+++ Exercise input

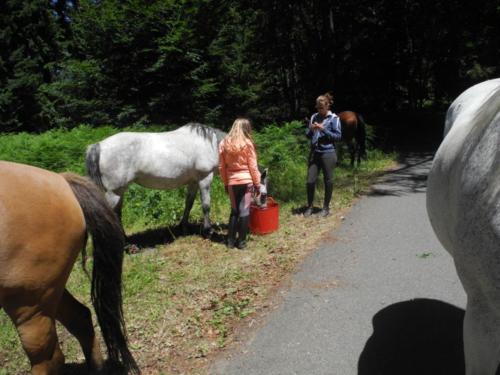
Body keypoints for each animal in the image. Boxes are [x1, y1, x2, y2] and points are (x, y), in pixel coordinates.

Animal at [86, 123, 227, 235]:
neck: (211, 144)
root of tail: (99, 145)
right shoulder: (205, 177)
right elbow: (206, 205)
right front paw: (208, 230)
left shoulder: (193, 181)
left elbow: (189, 204)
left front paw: (183, 227)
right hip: (113, 193)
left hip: (119, 191)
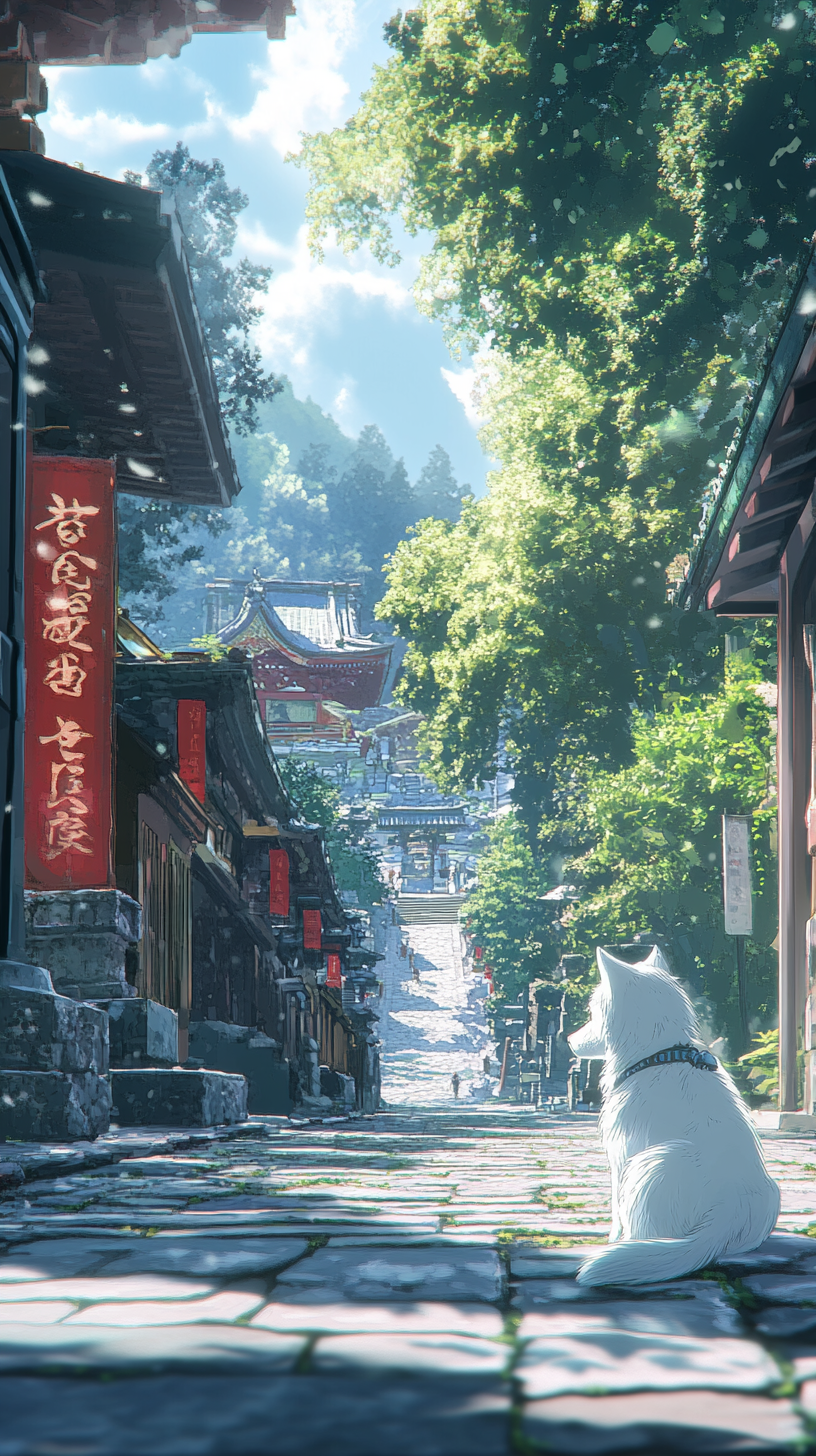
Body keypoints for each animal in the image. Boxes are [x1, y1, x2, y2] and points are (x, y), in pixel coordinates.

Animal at [568, 943, 775, 1287]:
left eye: (593, 1011)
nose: (569, 1041)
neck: (661, 1055)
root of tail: (722, 1224)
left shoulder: (620, 1155)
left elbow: (616, 1209)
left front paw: (612, 1240)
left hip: (652, 1163)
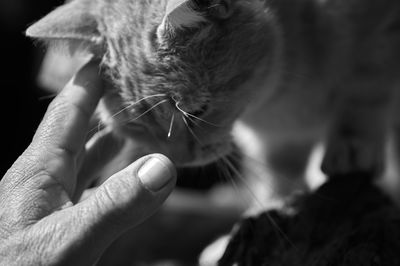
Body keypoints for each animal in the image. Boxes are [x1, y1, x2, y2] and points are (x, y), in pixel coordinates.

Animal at [26, 0, 400, 206]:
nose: (180, 161)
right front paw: (276, 202)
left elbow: (365, 89)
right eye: (137, 127)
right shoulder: (277, 138)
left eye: (197, 113)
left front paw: (353, 143)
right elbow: (280, 164)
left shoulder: (378, 32)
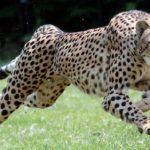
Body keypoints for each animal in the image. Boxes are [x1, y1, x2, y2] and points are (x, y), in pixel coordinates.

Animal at [0, 10, 150, 135]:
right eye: (149, 42)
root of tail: (52, 32)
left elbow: (142, 102)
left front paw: (140, 111)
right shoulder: (114, 93)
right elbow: (132, 110)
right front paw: (146, 124)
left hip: (45, 96)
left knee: (25, 98)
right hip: (18, 89)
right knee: (5, 102)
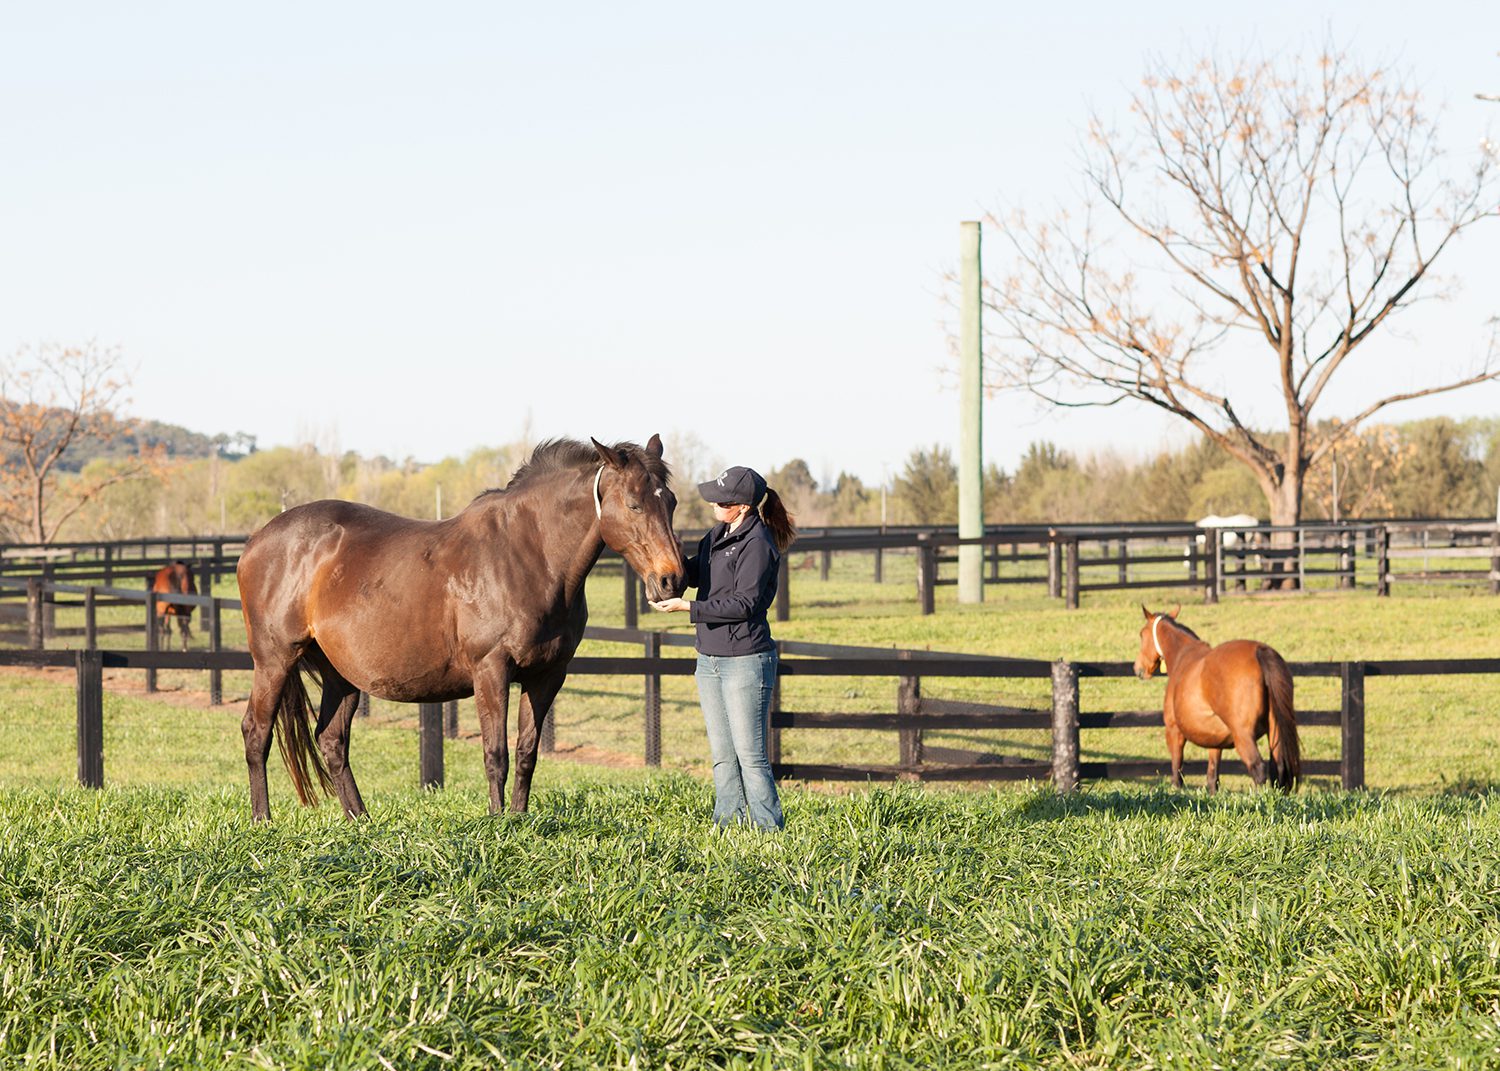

++++++

- _Work required_:
Scan the material line by line and report each one that contains "tail".

- _Solution for this task_:
root of tail: (99, 145)
root of tail: (722, 1224)
root of tail: (52, 32)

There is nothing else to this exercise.